EXCERPTED TEXT START

Some of the issue is this area here on underneath where it connects to the ductwork is got foil tape and it’s open on the corners. You can do that yourself. You pull your vents off and seal it all, make sure everything’s fastened. And sometimes the ductwork is litterally in the cold and these are not holding anything. We’ll pull all of these stapled out and we’ll end up using screws into the plywood and sometimes can be a little more difficult to get the vent in, but not always.

Well, I don’t staple anything, and that’s sometimes theorized that the mobile home factory, the people who work there and have had a piece of trim on a double-wide was in the middle what they call marriage wall. They had over a hundred staples in it and it still has fallen off. So I don’t understand. We see it all the time.

There’ll be six, four, five, six staples in one little tiny area, and then other areas might grow 15 inches. But they kind of they kind of encourage it obviously somehow by putting staples in lots. So what I’ve done here is cut with the sawzall, at a hard angle, like so, in that way I don’t hit an electric line because I’m not going so far under that I cut anything that’s underneath the wall. But stand like so. And then I’ve also done it so that I don’t cut into this ductwork that you can see right here, this looks like a strap, that they left over. Part of the a strap they just left it under there. It happens to be this one is a little more difficult because the wall ends up in the floor joist ends up being right there next to the wall.

EXCERPTED TEXT END
PROVIDED DATA START

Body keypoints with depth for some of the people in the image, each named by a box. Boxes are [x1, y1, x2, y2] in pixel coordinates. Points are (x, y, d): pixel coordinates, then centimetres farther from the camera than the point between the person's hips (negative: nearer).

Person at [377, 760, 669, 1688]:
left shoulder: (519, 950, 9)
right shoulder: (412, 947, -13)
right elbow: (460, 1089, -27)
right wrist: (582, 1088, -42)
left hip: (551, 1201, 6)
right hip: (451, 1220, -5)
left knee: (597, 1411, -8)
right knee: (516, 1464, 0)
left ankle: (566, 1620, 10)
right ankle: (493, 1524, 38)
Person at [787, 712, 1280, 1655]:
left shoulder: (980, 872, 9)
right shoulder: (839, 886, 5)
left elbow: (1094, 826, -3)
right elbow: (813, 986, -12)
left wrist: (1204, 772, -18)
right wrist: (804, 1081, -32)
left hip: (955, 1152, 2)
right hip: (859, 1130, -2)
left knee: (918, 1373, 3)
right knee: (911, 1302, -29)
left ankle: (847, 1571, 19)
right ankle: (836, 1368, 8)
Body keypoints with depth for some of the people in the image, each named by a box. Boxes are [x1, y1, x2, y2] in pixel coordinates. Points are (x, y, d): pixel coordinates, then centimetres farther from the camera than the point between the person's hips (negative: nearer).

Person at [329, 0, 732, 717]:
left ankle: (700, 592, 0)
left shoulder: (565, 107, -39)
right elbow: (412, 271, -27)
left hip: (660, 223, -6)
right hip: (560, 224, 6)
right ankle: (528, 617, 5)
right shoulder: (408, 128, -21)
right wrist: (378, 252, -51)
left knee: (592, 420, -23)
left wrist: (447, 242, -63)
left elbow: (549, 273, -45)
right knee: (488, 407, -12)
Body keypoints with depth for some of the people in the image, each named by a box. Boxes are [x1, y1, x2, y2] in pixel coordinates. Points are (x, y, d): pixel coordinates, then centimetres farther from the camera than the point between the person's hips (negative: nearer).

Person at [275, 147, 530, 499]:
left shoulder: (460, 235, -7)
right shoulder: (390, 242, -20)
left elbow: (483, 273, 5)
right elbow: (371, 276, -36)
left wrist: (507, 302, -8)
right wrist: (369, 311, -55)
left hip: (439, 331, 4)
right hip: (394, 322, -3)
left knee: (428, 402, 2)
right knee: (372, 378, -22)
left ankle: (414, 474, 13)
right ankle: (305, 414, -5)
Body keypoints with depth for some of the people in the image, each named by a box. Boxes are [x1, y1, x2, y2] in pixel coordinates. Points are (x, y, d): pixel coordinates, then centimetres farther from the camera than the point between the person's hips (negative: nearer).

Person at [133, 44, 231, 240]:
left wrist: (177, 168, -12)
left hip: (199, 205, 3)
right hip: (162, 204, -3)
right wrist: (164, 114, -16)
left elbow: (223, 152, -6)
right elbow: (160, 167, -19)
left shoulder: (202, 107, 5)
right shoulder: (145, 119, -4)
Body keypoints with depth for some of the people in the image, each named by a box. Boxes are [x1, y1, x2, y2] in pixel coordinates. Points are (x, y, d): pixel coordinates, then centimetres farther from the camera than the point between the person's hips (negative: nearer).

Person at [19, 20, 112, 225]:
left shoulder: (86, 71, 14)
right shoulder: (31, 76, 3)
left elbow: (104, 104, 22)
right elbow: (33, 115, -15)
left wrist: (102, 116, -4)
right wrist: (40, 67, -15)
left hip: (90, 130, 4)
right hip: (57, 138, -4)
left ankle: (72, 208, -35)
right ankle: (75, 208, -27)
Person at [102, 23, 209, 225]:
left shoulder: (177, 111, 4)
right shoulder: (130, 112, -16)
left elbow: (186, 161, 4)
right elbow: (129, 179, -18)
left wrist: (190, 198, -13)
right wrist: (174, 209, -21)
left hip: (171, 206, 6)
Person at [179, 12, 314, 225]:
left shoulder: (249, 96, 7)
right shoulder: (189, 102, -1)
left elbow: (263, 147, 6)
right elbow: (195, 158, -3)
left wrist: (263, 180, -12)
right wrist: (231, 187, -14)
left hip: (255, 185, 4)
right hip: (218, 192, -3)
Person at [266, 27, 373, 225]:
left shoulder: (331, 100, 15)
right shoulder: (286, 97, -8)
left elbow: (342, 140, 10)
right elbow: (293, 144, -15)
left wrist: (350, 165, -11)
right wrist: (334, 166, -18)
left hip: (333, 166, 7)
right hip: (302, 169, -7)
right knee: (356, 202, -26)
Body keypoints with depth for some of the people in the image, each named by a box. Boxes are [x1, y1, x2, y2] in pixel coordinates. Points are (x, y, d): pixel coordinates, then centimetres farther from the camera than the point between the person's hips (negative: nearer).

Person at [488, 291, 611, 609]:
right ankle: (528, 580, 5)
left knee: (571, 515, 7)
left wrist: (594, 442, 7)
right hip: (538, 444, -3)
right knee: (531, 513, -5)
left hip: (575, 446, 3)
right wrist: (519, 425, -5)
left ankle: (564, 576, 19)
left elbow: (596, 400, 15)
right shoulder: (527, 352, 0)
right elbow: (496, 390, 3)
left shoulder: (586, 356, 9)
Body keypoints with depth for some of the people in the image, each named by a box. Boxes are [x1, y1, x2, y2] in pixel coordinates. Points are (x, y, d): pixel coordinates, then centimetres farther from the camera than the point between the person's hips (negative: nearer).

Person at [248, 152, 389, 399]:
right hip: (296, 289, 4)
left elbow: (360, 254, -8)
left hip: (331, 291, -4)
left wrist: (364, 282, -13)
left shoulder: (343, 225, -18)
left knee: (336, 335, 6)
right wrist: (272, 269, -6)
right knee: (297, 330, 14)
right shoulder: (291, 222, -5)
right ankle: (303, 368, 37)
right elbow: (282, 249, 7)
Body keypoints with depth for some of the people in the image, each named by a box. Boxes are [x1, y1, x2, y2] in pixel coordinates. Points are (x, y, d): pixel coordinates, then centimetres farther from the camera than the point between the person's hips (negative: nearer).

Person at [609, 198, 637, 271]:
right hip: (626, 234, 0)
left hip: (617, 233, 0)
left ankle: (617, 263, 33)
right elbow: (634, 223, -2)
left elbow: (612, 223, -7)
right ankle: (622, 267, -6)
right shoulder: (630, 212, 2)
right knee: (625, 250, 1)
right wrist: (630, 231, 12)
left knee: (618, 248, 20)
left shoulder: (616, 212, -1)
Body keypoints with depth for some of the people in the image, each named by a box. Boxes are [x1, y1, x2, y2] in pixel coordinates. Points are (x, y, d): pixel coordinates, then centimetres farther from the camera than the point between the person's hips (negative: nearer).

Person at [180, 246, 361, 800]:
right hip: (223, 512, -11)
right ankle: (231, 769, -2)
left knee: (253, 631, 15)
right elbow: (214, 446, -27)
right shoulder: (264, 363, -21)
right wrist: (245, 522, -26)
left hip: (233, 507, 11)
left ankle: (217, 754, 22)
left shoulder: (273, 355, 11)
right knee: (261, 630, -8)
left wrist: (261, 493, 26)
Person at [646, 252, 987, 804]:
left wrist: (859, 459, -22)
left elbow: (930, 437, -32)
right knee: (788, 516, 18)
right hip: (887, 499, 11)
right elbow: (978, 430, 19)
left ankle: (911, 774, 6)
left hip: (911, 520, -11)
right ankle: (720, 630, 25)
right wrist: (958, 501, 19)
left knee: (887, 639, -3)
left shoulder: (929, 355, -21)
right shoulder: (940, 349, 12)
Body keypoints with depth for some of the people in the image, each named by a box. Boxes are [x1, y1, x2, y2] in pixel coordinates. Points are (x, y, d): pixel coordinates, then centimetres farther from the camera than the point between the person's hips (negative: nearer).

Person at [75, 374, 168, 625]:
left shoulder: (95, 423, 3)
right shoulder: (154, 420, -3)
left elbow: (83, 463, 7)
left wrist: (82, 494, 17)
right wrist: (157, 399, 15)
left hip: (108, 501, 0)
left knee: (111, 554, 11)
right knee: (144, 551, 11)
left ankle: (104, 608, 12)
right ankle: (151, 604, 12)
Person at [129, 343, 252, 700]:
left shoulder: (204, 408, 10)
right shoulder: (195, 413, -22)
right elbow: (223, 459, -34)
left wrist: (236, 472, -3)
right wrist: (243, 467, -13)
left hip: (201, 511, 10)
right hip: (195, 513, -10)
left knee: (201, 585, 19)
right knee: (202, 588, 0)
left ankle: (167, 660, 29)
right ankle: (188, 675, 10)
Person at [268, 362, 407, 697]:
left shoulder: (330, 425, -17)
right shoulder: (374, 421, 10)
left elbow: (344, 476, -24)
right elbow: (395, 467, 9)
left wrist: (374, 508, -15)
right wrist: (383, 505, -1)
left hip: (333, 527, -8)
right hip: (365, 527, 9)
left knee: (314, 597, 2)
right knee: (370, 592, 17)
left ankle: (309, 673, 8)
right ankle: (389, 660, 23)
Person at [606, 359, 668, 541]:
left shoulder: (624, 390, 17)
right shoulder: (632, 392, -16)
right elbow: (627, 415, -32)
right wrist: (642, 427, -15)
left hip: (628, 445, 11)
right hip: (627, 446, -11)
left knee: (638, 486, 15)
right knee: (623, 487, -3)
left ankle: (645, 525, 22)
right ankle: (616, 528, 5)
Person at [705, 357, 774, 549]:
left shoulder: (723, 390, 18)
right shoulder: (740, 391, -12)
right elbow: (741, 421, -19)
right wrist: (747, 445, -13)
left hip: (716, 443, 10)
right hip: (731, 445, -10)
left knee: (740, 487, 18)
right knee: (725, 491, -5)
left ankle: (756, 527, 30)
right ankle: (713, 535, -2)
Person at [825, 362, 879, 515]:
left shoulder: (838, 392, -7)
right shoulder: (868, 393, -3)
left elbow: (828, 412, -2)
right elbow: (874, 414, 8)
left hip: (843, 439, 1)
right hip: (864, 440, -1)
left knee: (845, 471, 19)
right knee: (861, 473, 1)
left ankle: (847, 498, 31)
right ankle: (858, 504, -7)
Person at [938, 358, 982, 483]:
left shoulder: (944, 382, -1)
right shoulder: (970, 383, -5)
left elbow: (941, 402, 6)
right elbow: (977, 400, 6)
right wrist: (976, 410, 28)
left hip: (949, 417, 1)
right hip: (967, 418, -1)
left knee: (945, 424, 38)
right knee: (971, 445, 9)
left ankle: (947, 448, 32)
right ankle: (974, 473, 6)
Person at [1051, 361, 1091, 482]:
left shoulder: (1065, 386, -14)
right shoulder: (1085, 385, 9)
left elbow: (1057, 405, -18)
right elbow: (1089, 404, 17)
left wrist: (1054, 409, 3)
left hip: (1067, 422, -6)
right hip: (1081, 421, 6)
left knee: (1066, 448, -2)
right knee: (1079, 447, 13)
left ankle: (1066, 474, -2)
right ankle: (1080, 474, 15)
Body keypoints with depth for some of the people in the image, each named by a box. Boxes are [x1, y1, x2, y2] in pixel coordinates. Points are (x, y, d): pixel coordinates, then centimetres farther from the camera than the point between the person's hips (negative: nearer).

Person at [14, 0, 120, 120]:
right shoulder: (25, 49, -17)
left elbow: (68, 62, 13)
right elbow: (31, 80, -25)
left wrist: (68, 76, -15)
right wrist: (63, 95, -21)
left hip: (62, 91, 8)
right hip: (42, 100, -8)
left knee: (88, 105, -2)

PROVIDED DATA END

* **YOUR TASKS**
a: List every item the mobile home ductwork text names for fastening or sealing vents, ductwork, or trim.
b: Duplicate the mobile home ductwork text from "Some of the" to "but not always.".
c: Answer these questions from the mobile home ductwork text:
(i) When replacing the stapled vents, what does the speaker use instead, and into what material?
(ii) How many staples did the piece of trim on the marriage wall have?
(iii) What tool did the speaker use to cut at a hard angle?

* **EXERCISE SOLUTIONS**
a:
Foil tape
Staples
Screws

b:
Some of the issue is this area here on underneath where it connects to the ductwork is got foil tape and it’s open on the corners. You can do that yourself. You pull your vents off and seal it all, make sure everything’s fastened. And sometimes the ductwork is litterally in the cold and these are not holding anything. We’ll pull all of these stapled out and we’ll end up using screws into the plywood and sometimes can be a little more difficult to get the vent in, but not always.

c:
(i) Screws, into the plywood.
(ii) Over a hundred.
(iii) A sawzall.